So, another week, another series of revelations. This time they’re about children who were, or should have been, committed to the care of the HSE. There has been yet another failure to protect the weakest and most troubled, this time by the statutory authorities…
The present controversy erupted when Alan Shatter read the report on the death of Tracey Fay into the record of the Dáil. But since then, on a daily basis, other stories have emerged, each revealing how systems intended to protect children failed in their basic mission.
It’s shocking. But for anyone working in social care, youth work or education this barrage is doing no more than letting the population in general know what they’ve been encountering for a very long time.
We’ve already heard of terrible abuses inflicted on innocent victims in institutions funded by the State. But, as many battle-weary social care personnel continuously pointed out, most of the abuse heaped on children happens in families.
A system has long been in place to identify children at risk and to take a series of actions to protect them. In many, perhaps even most, cases it works, but not in all. What we’re hearing about now is how that system has failed some of the most vulnerable.
As usual, there has been much finger-wagging and accusation. Political points have been scored. But there’s a risk of losing sight of the more structural aspects of all this and if we want it to be different we really should be watching them too.
Ireland’s failure to protect children has a deep historical root. For reasons of ideology and national poverty, the nascent State delegated the delivery of education, health and social care services to religious bodies – ”secular” clergy in the case of primary education, orders of nuns, brothers and priests for the rest – and voluntary organisations, many of them also of religious derivation.
For the State, it was cheap and it was a service. And it wasn’t all bad. Many people working in hospitals say that MRSA only established itself after the disappearance of platoons of disinfecting nuns. Likewise, many have nothing but praise for numerous nuns, brothers and priests they met in education.
But neither was it good. And when it was bad it was very very bad, as we have heard many times in recent years as the stones have been turned over and the most gruesome worms revealed.
That was then. The last generation has seen a massive decline in the numbers entering religious life. In parallel, there has been a growing body of legislation enshrining rights and protections for children.

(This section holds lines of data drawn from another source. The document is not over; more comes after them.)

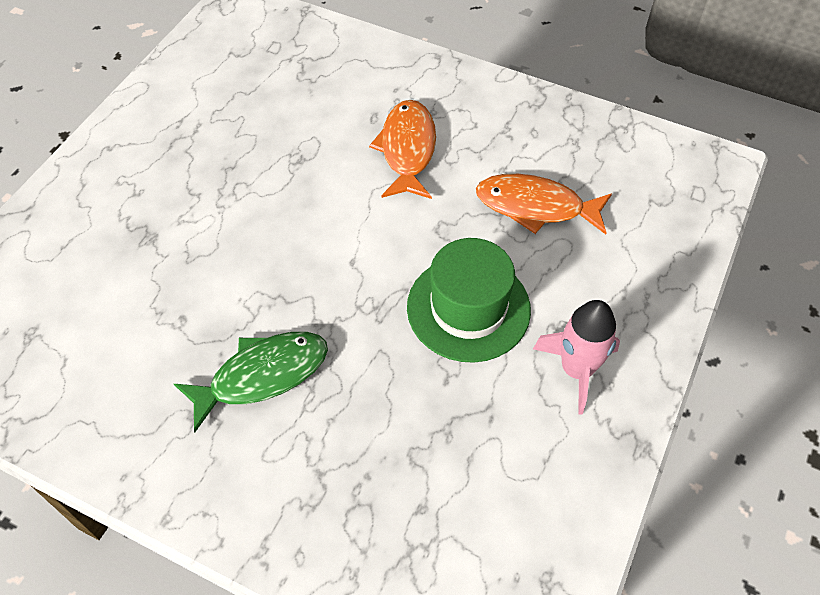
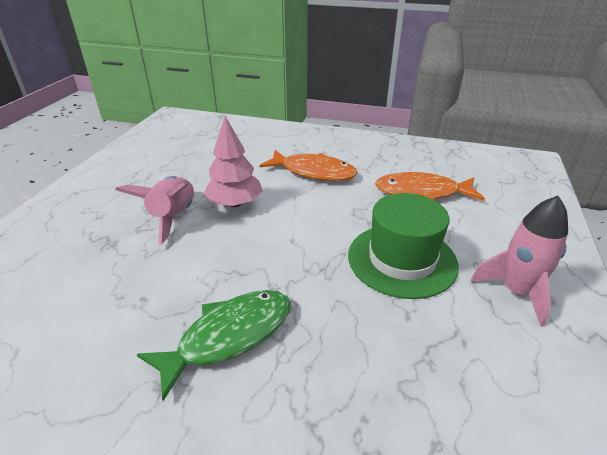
camera: 10 degrees left, 20 degrees down
orange fish [369,100,436,199] -> orange fish turned 120 degrees clockwise [259,150,357,181]
none -> pink rocket [115,176,194,245]
none -> pink tree [204,116,263,207]

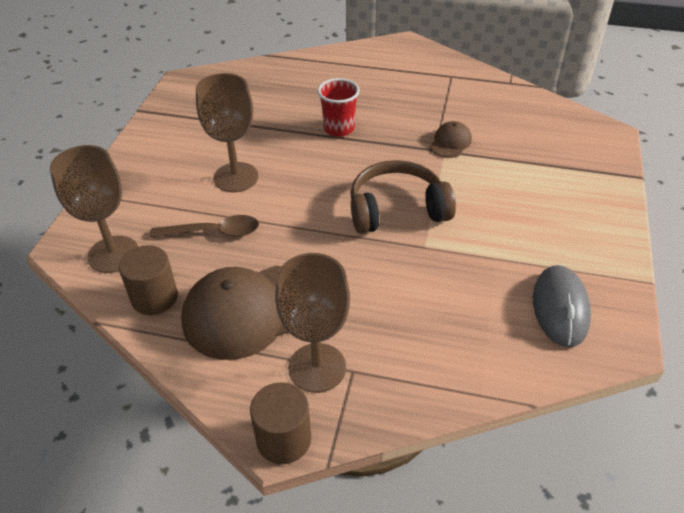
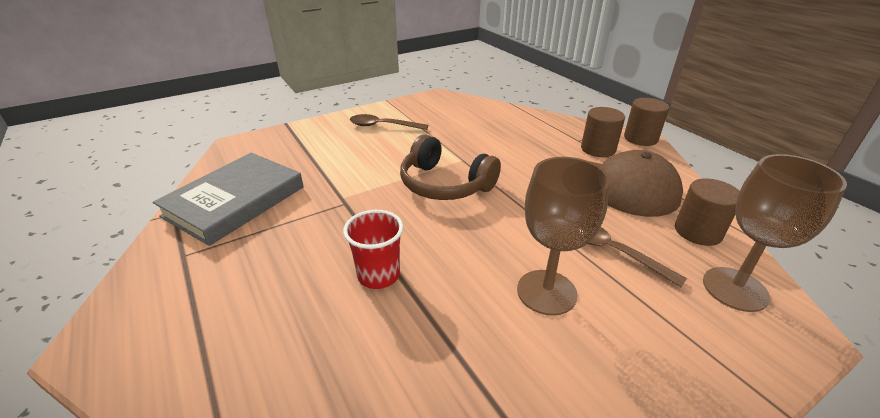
camera: 135 degrees left, 10 degrees down
brown goblet [275,253,350,393] -> brown cylinder [581,107,625,157]
brown cap [430,121,472,158] -> none
grey mouse [533,265,591,347] -> none
none -> grey book [153,153,304,246]
none -> brown spoon [350,114,428,130]

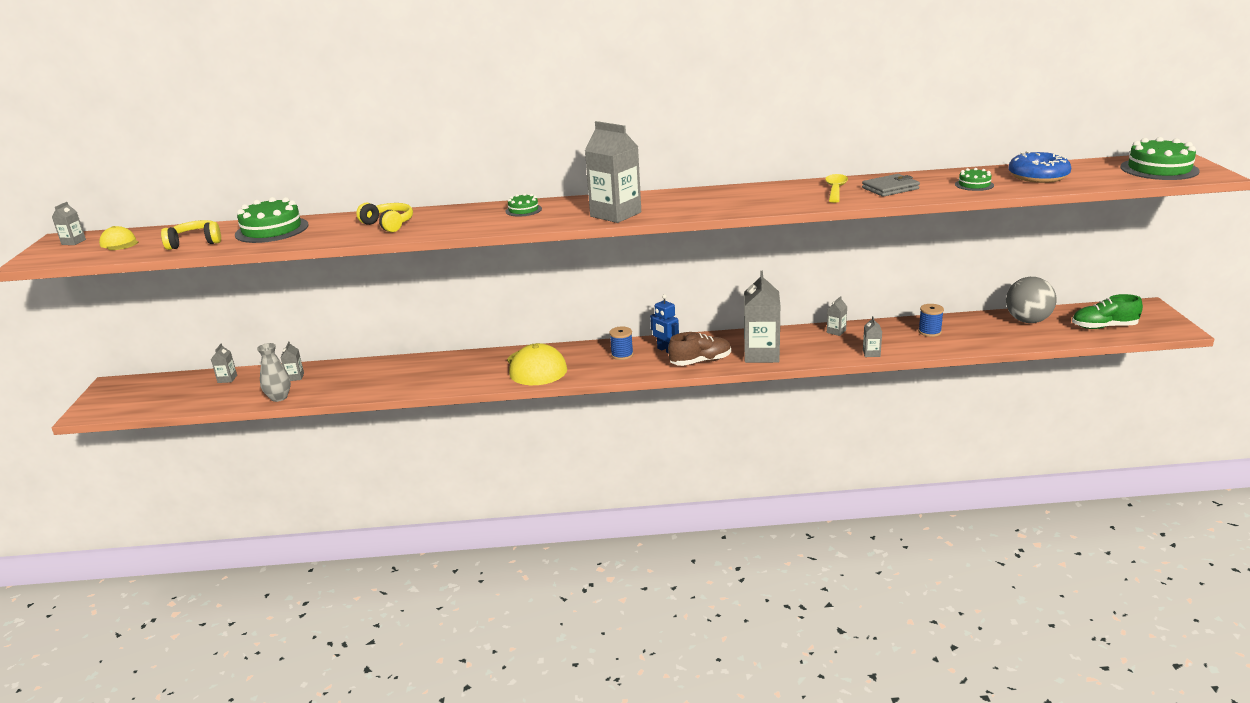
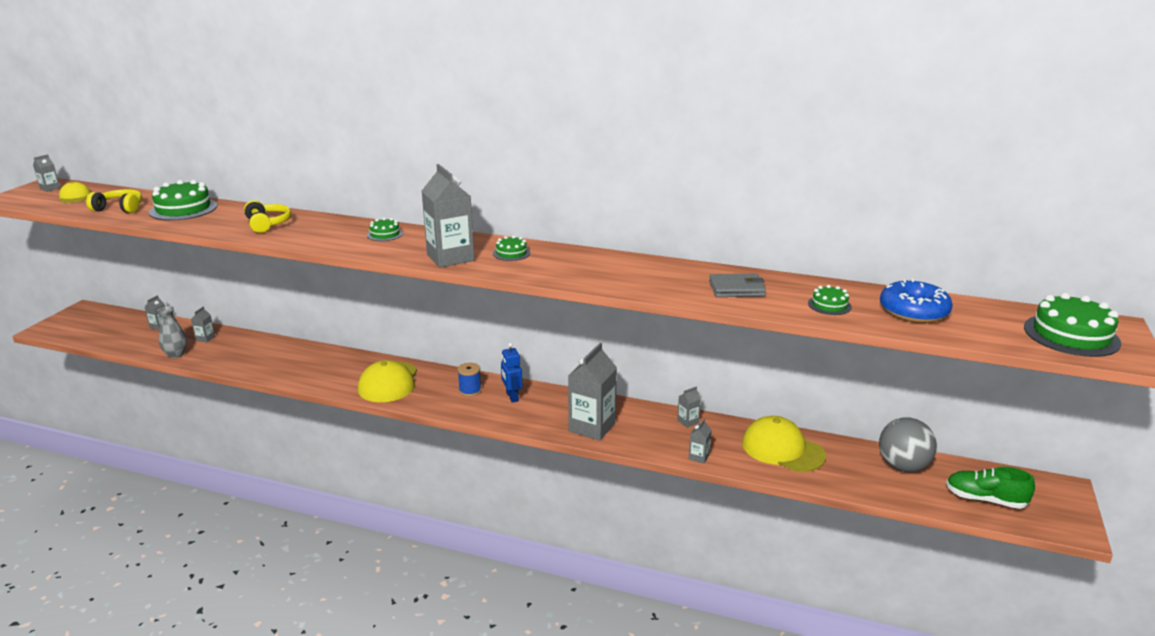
camera: 20 degrees right, 0 degrees up
brown shoe [668,332,731,366] -> none
yellow spoon [825,174,848,203] -> none
blue spool [918,304,944,337] -> yellow cap [742,416,826,472]
none -> green cake [493,236,530,261]

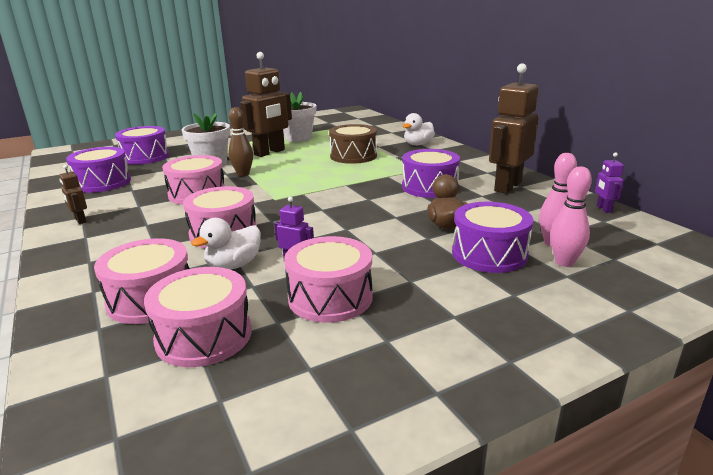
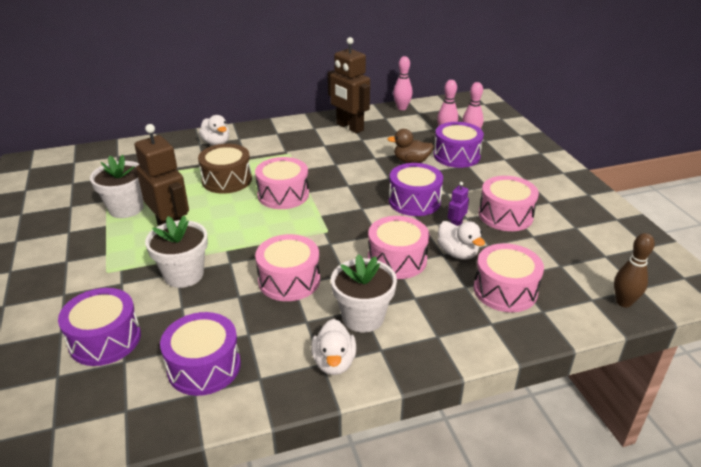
camera: 80 degrees left, 10 degrees up
brown robot [59,165,87,224] -> white duck [311,319,356,375]
pink drum [144,267,252,367] -> pink drum moved to [255,157,309,209]
brown bowling pin [228,107,253,176] -> brown bowling pin moved to [614,233,655,307]
purple drum [402,149,460,198] -> purple drum moved to [389,163,443,216]
purple robot [595,152,624,213] -> pink bowling pin [393,56,413,110]
none -> white flower pot [331,254,397,332]

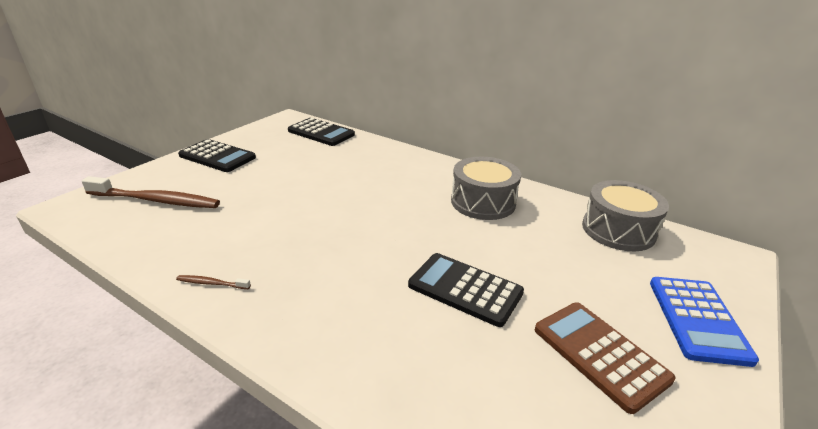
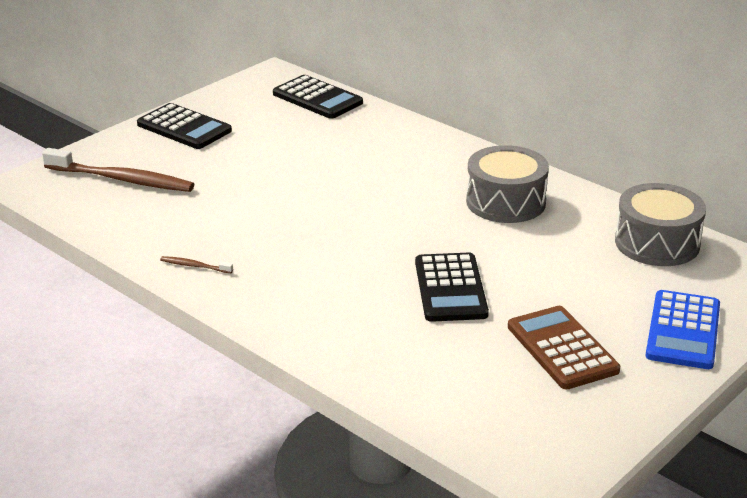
camera: 10 degrees right, 0 degrees up
black calculator [408,253,524,327] -> black calculator turned 135 degrees counterclockwise [415,253,489,322]

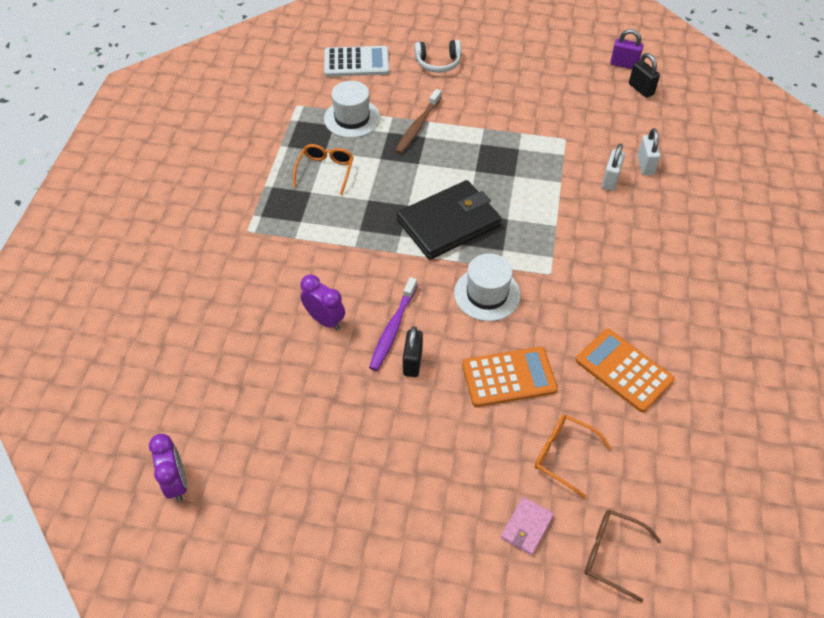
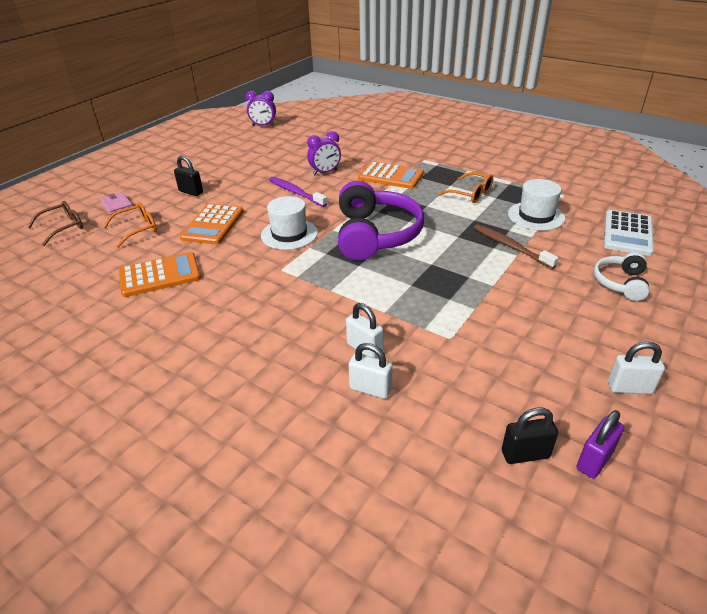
camera: 115 degrees right, 15 degrees down
black wallet [397,180,502,260] -> purple headphones [338,181,424,261]
black padlock [403,326,423,377] -> black padlock moved to [174,156,203,196]
none -> orange calculator [358,161,424,189]
none -> white padlock [608,342,665,394]

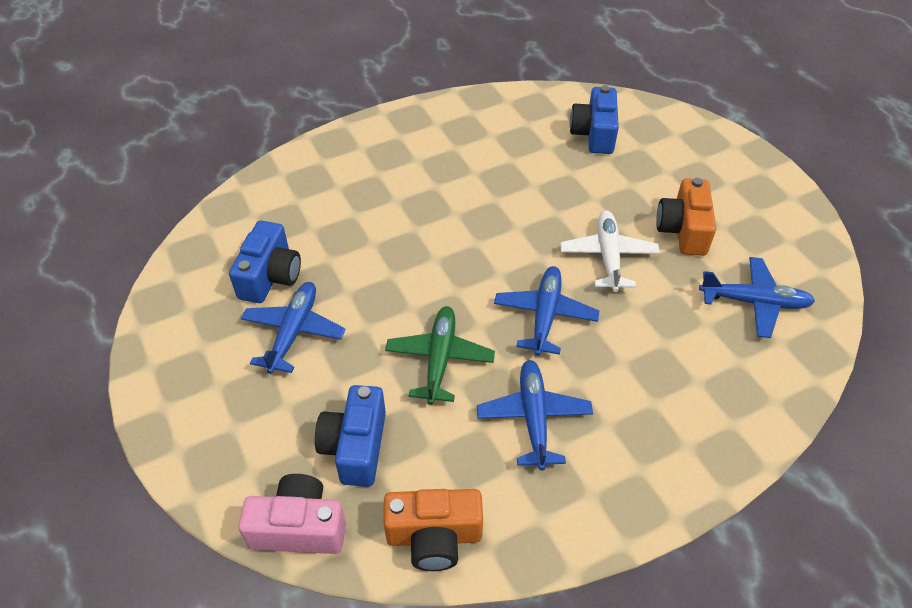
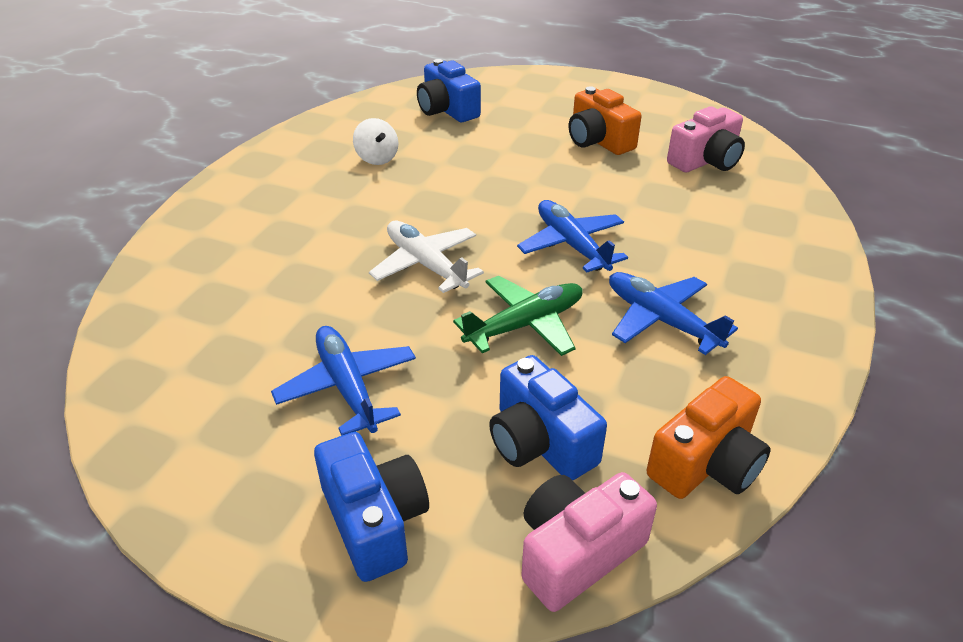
camera: 40 degrees left, 10 degrees down
blue camera [229,221,301,303] -> blue camera moved to [314,432,429,582]
green plane [385,306,495,405] -> green plane turned 90 degrees clockwise [453,276,583,356]
white plane [560,210,660,292] -> white plane moved to [369,221,484,293]
blue plane [699,257,815,338] -> pink camera [667,106,745,172]
none -> white spinning top [353,118,398,165]

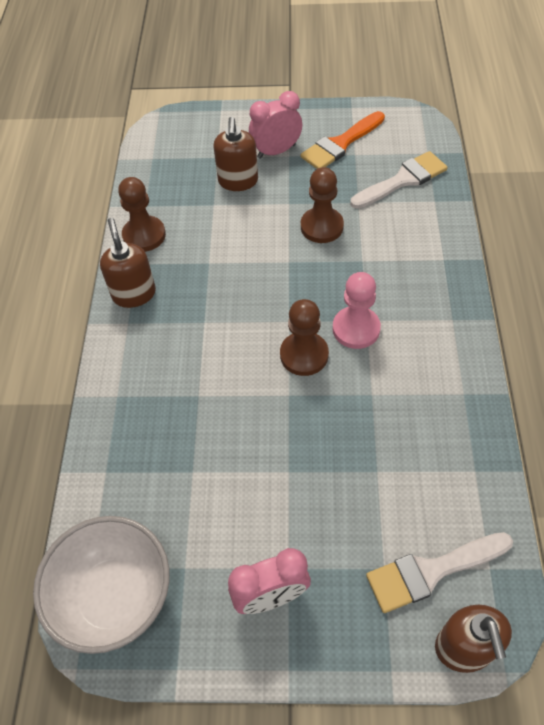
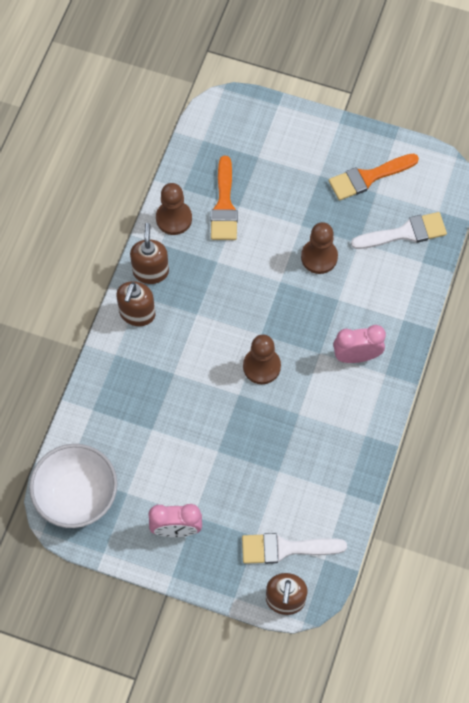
camera: 15 degrees right, 10 degrees up
brown soap dispenser [213,117,258,191] -> brown soap dispenser moved to [116,281,156,326]
pink clock [249,91,302,159] -> pink clock moved to [333,325,386,363]
pink pawn [333,272,381,349] -> none
none -> orange brush [211,156,238,240]

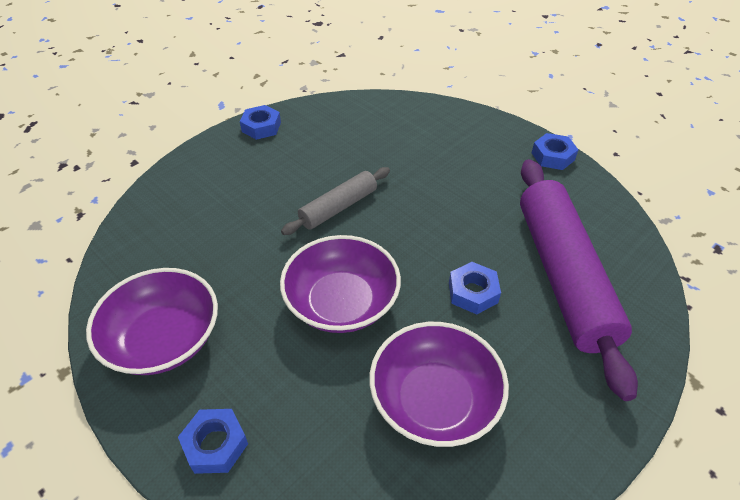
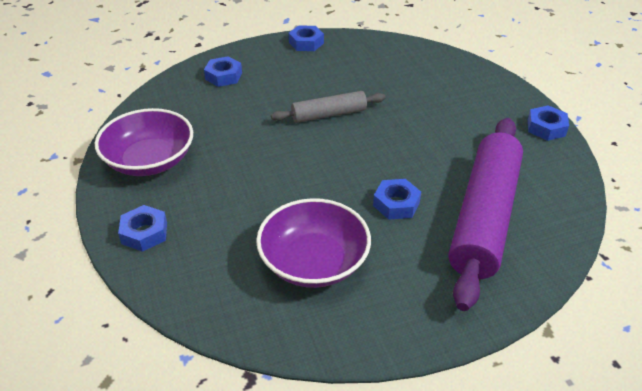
camera: 25 degrees right, 5 degrees down
purple bowl [280,235,401,333] -> none
none -> blue nut [204,56,242,87]

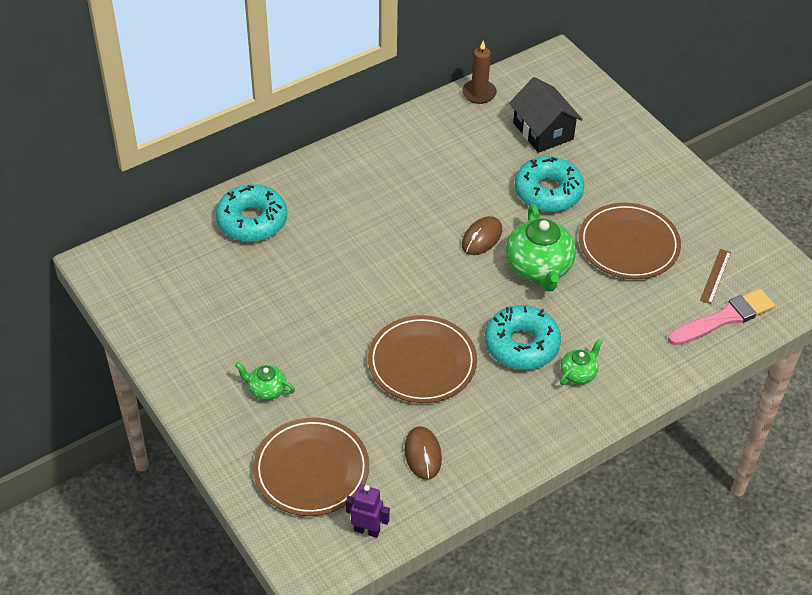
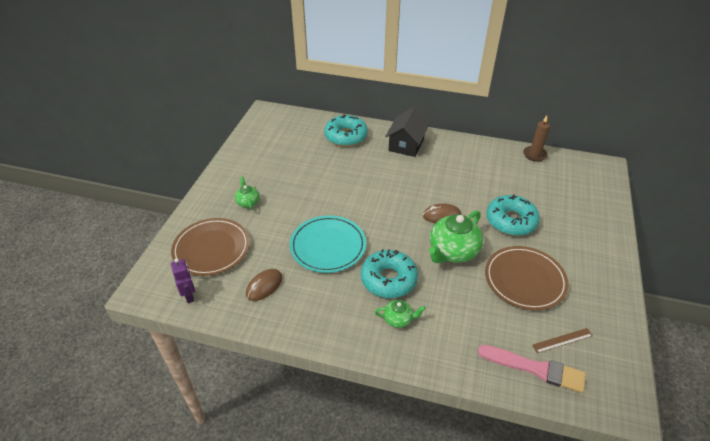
camera: 50 degrees right, 5 degrees down
brown plate [368,315,477,403] -> turquoise plate [290,215,366,273]
black house [509,77,583,153] -> black house moved to [385,107,429,157]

This has meant that more comprehensive and coherent services have been needed and that the State has increasingly had to find and fund its own mechanisms to deliver them. Inevitably they are more expensive – for a start, lay people don’t come as cheap as clerics.
But three other characteristics of the State are also relevant: localism, patronage and procrastination.
Localism is deeply entrenched. Why, otherwise, would we have so many local authorities and councils? Our population is equivalent to that of a large European city, yet while it has one local authority we have upwards of fifty. The result? The effort goes into institutional issues at local level instead of services.
As for patronage, you could write that script yourself! We’ve heard much of it in the last two decades.
And procrastination? Sadly, there’s a deeply ingrained tendency to do things because they must be done rather than because they should be done. To take just one example from tens of thousands, the process of decriminalising homosexuality derived from a European Court judgement, not from any consideration at home. That says a lot about the implicit cowardice of the authorities here.
Localism and patronage gave us the Health Boards. Good or bad they may have been as regards the health aspect of their brief. But it’s hard to fathom why they were also assigned responsibility for services to children, other than as a legacy of the earlier delegation of authority to the religious.